## Stored data lines
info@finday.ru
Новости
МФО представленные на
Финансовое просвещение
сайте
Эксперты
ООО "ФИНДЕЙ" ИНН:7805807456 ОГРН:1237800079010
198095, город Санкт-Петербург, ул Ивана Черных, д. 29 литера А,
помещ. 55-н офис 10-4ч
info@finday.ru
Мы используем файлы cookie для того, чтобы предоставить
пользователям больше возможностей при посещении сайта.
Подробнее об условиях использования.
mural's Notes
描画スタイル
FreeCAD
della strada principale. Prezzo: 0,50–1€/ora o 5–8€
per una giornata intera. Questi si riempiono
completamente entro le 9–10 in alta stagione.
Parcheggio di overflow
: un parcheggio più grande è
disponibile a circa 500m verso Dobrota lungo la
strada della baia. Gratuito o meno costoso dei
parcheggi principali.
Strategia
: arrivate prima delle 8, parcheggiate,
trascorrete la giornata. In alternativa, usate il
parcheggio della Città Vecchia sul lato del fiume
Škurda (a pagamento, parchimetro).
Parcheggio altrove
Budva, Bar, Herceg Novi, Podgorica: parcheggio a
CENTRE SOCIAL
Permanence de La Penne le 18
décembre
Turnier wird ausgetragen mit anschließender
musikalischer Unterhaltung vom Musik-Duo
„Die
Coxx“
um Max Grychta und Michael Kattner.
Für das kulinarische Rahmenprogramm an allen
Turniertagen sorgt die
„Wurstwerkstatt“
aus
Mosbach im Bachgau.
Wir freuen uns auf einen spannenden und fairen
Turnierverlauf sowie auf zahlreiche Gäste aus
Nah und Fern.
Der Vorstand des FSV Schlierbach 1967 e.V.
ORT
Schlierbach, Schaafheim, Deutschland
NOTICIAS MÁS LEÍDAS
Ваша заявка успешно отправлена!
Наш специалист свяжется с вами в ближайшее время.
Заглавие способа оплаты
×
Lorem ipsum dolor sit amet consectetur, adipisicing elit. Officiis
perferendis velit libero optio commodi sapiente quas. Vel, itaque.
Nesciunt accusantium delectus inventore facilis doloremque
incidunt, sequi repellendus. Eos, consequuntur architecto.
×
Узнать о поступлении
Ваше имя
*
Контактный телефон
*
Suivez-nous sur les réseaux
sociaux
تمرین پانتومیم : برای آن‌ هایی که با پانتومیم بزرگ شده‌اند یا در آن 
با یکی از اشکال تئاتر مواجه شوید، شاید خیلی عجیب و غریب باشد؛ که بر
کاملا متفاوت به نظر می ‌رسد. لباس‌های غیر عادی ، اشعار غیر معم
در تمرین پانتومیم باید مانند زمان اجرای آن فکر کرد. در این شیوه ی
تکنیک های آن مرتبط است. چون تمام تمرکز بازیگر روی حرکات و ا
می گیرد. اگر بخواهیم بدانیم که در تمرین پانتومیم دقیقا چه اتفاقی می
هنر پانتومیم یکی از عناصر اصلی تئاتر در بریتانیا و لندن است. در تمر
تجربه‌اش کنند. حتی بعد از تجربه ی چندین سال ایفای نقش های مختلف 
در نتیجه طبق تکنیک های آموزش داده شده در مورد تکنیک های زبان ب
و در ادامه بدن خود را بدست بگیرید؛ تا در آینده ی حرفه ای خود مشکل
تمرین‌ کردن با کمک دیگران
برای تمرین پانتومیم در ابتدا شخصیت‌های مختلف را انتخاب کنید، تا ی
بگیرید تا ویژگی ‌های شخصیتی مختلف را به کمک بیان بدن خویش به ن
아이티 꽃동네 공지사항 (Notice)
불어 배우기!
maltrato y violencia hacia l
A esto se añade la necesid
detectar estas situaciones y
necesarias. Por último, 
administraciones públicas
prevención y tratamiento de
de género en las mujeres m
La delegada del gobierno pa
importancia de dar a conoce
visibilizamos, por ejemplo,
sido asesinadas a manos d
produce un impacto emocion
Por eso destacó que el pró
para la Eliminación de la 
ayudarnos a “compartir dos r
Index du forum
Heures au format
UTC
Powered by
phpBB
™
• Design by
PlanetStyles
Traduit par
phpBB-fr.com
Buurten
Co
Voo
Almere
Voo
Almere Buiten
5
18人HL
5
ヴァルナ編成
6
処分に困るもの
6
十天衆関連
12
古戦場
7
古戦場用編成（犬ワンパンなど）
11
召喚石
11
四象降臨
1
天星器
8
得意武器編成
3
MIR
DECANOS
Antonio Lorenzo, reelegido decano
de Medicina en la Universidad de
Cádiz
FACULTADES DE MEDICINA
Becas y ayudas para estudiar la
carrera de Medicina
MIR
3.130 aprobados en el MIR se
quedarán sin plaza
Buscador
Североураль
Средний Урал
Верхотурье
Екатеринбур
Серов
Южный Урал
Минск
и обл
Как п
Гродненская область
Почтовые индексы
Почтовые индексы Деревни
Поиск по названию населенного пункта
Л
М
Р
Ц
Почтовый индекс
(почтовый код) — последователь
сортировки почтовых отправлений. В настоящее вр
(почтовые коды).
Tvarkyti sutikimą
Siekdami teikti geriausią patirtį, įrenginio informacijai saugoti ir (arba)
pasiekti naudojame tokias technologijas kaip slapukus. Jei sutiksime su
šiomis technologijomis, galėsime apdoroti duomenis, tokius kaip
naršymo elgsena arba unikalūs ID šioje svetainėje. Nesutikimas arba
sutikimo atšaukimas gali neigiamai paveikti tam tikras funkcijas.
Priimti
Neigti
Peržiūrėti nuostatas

## Directions
Quote every one of the lines above verbatim, with no changes to wording, spelling, or order.

## Solution to this exercise
info@finday.ru
Новости
МФО представленные на
Финансовое просвещение
сайте
Эксперты
ООО "ФИНДЕЙ" ИНН:7805807456 ОГРН:1237800079010
198095, город Санкт-Петербург, ул Ивана Черных, д. 29 литера А,
помещ. 55-н офис 10-4ч
info@finday.ru
Мы используем файлы cookie для того, чтобы предоставить
пользователям больше возможностей при посещении сайта.
Подробнее об условиях использования.
mural's Notes
描画スタイル
FreeCAD
della strada principale. Prezzo: 0,50–1€/ora o 5–8€
per una giornata intera. Questi si riempiono
completamente entro le 9–10 in alta stagione.
Parcheggio di overflow
: un parcheggio più grande è
disponibile a circa 500m verso Dobrota lungo la
strada della baia. Gratuito o meno costoso dei
parcheggi principali.
Strategia
: arrivate prima delle 8, parcheggiate,
trascorrete la giornata. In alternativa, usate il
parcheggio della Città Vecchia sul lato del fiume
Škurda (a pagamento, parchimetro).
Parcheggio altrove
Budva, Bar, Herceg Novi, Podgorica: parcheggio a
CENTRE SOCIAL
Permanence de La Penne le 18
décembre
Turnier wird ausgetragen mit anschließender
musikalischer Unterhaltung vom Musik-Duo
„Die
Coxx“
um Max Grychta und Michael Kattner.
Für das kulinarische Rahmenprogramm an allen
Turniertagen sorgt die
„Wurstwerkstatt“
aus
Mosbach im Bachgau.
Wir freuen uns auf einen spannenden und fairen
Turnierverlauf sowie auf zahlreiche Gäste aus
Nah und Fern.
Der Vorstand des FSV Schlierbach 1967 e.V.
ORT
Schlierbach, Schaafheim, Deutschland
NOTICIAS MÁS LEÍDAS
Ваша заявка успешно отправлена!
Наш специалист свяжется с вами в ближайшее время.
Заглавие способа оплаты
×
Lorem ipsum dolor sit amet consectetur, adipisicing elit. Officiis
perferendis velit libero optio commodi sapiente quas. Vel, itaque.
Nesciunt accusantium delectus inventore facilis doloremque
incidunt, sequi repellendus. Eos, consequuntur architecto.
×
Узнать о поступлении
Ваше имя
*
Контактный телефон
*
Suivez-nous sur les réseaux
sociaux
تمرین پانتومیم : برای آن‌ هایی که با پانتومیم بزرگ شده‌اند یا در آن 
با یکی از اشکال تئاتر مواجه شوید، شاید خیلی عجیب و غریب باشد؛ که بر
کاملا متفاوت به نظر می ‌رسد. لباس‌های غیر عادی ، اشعار غیر معم
در تمرین پانتومیم باید مانند زمان اجرای آن فکر کرد. در این شیوه ی
تکنیک های آن مرتبط است. چون تمام تمرکز بازیگر روی حرکات و ا
می گیرد. اگر بخواهیم بدانیم که در تمرین پانتومیم دقیقا چه اتفاقی می
هنر پانتومیم یکی از عناصر اصلی تئاتر در بریتانیا و لندن است. در تمر
تجربه‌اش کنند. حتی بعد از تجربه ی چندین سال ایفای نقش های مختلف 
در نتیجه طبق تکنیک های آموزش داده شده در مورد تکنیک های زبان ب
و در ادامه بدن خود را بدست بگیرید؛ تا در آینده ی حرفه ای خود مشکل
تمرین‌ کردن با کمک دیگران
برای تمرین پانتومیم در ابتدا شخصیت‌های مختلف را انتخاب کنید، تا ی
بگیرید تا ویژگی ‌های شخصیتی مختلف را به کمک بیان بدن خویش به ن
아이티 꽃동네 공지사항 (Notice)
불어 배우기!
maltrato y violencia hacia l
A esto se añade la necesid
detectar estas situaciones y
necesarias. Por último, 
administraciones públicas
prevención y tratamiento de
de género en las mujeres m
La delegada del gobierno pa
importancia de dar a conoce
visibilizamos, por ejemplo,
sido asesinadas a manos d
produce un impacto emocion
Por eso destacó que el pró
para la Eliminación de la 
ayudarnos a “compartir dos r
Index du forum
Heures au format
UTC
Powered by
phpBB
™
• Design by
PlanetStyles
Traduit par
phpBB-fr.com
Buurten
Co
Voo
Almere
Voo
Almere Buiten
5
18人HL
5
ヴァルナ編成
6
処分に困るもの
6
十天衆関連
12
古戦場
7
古戦場用編成（犬ワンパンなど）
11
召喚石
11
四象降臨
1
天星器
8
得意武器編成
3
MIR
DECANOS
Antonio Lorenzo, reelegido decano
de Medicina en la Universidad de
Cádiz
FACULTADES DE MEDICINA
Becas y ayudas para estudiar la
carrera de Medicina
MIR
3.130 aprobados en el MIR se
quedarán sin plaza
Buscador
Североураль
Средний Урал
Верхотурье
Екатеринбур
Серов
Южный Урал
Минск
и обл
Как п
Гродненская область
Почтовые индексы
Почтовые индексы Деревни
Поиск по названию населенного пункта
Л
М
Р
Ц
Почтовый индекс
(почтовый код) — последователь
сортировки почтовых отправлений. В настоящее вр
(почтовые коды).
Tvarkyti sutikimą
Siekdami teikti geriausią patirtį, įrenginio informacijai saugoti ir (arba)
pasiekti naudojame tokias technologijas kaip slapukus. Jei sutiksime su
šiomis technologijomis, galėsime apdoroti duomenis, tokius kaip
naršymo elgsena arba unikalūs ID šioje svetainėje. Nesutikimas arba
sutikimo atšaukimas gali neigiamai paveikti tam tikras funkcijas.
Priimti
Neigti
Peržiūrėti nuostatas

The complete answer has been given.